> [Data provided]

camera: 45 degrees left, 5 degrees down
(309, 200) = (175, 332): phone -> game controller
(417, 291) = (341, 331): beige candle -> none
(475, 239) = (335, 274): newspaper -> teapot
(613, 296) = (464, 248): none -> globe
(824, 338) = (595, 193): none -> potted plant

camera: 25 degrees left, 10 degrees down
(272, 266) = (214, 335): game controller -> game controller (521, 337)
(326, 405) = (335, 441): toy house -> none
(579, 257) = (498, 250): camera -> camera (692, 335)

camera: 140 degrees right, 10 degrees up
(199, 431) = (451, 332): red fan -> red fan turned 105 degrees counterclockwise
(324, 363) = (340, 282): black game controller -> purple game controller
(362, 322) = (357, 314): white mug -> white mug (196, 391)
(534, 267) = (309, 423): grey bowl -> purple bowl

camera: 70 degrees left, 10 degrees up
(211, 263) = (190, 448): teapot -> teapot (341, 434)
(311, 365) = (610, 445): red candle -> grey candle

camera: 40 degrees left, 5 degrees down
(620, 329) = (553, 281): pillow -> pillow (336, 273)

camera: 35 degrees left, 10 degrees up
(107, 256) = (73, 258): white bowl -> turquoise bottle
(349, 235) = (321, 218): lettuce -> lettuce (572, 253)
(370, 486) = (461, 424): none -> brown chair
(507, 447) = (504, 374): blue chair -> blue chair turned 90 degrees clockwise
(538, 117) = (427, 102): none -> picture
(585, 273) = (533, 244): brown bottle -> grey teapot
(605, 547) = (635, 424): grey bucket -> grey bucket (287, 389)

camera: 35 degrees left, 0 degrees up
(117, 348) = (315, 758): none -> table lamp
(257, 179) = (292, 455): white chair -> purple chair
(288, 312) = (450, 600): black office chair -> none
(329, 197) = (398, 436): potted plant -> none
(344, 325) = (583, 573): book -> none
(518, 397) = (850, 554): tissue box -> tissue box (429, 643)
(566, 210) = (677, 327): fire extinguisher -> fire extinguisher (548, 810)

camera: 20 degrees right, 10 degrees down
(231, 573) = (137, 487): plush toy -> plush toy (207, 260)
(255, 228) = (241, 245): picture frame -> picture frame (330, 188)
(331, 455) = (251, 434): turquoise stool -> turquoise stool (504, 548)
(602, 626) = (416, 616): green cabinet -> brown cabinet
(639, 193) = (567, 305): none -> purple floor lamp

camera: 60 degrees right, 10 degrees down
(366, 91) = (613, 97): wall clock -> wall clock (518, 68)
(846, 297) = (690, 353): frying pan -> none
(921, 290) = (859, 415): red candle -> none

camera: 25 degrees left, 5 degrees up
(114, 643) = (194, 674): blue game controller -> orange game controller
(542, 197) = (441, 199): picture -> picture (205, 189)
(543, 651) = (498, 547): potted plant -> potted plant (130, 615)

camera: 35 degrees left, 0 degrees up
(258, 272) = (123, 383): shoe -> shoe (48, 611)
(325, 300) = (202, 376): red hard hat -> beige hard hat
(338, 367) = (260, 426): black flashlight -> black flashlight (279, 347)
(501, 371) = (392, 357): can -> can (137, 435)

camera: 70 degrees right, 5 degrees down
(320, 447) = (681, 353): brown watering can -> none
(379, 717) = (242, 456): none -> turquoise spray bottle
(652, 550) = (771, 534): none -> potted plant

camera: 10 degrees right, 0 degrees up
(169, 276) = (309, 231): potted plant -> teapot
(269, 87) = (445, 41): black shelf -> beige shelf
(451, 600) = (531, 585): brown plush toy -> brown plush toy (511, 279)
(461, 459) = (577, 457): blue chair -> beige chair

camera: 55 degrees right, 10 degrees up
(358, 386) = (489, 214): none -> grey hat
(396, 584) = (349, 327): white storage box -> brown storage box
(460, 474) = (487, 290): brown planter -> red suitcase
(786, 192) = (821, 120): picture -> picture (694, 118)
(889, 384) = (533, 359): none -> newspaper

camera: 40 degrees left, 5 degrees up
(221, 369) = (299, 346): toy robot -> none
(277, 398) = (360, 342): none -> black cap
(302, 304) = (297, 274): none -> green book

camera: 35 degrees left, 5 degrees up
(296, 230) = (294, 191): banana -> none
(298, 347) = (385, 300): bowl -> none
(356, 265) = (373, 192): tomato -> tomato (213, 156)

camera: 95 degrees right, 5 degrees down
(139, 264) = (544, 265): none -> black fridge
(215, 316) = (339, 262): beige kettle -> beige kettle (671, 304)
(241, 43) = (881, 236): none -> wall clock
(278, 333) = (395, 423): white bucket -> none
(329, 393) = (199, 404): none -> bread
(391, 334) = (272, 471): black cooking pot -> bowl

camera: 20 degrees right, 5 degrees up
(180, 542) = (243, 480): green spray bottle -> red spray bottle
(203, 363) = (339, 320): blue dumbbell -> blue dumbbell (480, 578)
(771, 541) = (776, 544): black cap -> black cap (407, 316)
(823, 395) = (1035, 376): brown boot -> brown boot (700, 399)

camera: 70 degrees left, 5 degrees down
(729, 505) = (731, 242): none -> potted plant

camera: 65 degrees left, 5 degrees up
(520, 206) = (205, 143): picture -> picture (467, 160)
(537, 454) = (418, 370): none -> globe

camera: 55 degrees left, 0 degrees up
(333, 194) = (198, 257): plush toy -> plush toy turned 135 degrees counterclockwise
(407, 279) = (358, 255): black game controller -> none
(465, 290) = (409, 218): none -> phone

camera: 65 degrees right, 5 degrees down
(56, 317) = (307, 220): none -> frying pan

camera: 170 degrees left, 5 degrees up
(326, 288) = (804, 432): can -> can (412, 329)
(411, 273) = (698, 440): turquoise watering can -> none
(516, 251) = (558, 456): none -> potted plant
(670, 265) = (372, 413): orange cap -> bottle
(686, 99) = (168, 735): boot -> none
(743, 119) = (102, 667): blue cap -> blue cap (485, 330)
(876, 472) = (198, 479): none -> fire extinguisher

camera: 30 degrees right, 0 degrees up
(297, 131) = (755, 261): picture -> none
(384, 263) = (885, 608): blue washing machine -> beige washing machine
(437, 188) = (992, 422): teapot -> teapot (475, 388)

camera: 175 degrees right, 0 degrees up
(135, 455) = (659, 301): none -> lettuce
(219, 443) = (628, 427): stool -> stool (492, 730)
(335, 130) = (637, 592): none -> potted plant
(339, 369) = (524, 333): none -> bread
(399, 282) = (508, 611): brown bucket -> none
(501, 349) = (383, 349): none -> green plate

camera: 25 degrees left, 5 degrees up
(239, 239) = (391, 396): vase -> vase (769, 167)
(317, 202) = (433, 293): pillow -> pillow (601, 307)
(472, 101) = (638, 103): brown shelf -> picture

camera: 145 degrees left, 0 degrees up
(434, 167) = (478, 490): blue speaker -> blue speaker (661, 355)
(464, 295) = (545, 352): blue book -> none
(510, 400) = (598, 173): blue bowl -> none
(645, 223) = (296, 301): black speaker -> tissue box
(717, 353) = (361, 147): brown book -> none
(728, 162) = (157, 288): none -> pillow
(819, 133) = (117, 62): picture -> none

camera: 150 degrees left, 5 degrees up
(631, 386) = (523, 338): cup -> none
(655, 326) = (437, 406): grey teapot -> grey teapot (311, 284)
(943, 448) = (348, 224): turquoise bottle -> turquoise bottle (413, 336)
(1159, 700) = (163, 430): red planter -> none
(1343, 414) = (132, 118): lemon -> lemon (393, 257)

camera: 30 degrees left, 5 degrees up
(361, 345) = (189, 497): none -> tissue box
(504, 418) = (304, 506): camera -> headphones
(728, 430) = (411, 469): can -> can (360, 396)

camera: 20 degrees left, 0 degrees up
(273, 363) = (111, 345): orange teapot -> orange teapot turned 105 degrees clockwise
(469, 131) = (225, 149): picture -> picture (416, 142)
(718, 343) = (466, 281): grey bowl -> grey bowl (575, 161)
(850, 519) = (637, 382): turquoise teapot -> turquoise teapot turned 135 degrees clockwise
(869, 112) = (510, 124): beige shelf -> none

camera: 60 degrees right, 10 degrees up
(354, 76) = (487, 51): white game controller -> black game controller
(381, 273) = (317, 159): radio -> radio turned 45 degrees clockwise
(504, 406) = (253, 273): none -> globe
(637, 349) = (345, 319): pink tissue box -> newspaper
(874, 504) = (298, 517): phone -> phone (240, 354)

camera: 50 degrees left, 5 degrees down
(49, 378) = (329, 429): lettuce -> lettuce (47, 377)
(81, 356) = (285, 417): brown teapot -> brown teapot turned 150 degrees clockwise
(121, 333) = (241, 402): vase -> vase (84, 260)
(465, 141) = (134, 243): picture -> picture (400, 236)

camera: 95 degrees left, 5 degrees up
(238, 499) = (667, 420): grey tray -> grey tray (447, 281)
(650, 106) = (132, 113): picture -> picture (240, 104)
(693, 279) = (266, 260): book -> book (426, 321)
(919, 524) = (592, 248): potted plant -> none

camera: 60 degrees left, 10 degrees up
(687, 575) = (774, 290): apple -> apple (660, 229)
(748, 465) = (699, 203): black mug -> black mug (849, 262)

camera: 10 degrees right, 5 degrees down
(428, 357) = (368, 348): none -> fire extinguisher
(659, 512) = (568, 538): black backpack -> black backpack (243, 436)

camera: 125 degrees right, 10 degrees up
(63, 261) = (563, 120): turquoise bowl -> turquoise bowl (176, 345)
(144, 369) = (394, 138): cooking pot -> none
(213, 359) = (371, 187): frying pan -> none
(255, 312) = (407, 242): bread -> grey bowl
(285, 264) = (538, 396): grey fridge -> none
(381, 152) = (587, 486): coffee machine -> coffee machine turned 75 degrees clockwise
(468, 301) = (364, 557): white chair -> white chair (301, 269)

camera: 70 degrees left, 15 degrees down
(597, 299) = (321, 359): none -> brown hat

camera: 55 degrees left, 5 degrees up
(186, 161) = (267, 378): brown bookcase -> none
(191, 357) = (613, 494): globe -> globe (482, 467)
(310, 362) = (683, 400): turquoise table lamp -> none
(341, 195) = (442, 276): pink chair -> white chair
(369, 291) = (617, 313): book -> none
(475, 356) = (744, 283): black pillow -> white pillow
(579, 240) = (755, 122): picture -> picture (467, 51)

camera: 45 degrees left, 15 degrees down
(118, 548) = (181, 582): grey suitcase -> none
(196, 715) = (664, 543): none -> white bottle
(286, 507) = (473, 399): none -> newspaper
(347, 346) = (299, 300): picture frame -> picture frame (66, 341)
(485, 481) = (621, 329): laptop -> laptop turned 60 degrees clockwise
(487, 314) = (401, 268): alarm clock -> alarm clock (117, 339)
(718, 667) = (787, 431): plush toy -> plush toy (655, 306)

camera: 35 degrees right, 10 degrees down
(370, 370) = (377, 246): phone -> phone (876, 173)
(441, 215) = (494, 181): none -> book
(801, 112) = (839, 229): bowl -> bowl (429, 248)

> [Task] Identify the lines above with the word "table". Copy them.

> [Expected answer]
(117, 348) = (315, 758): none -> table lamp
(310, 362) = (683, 400): turquoise table lamp -> none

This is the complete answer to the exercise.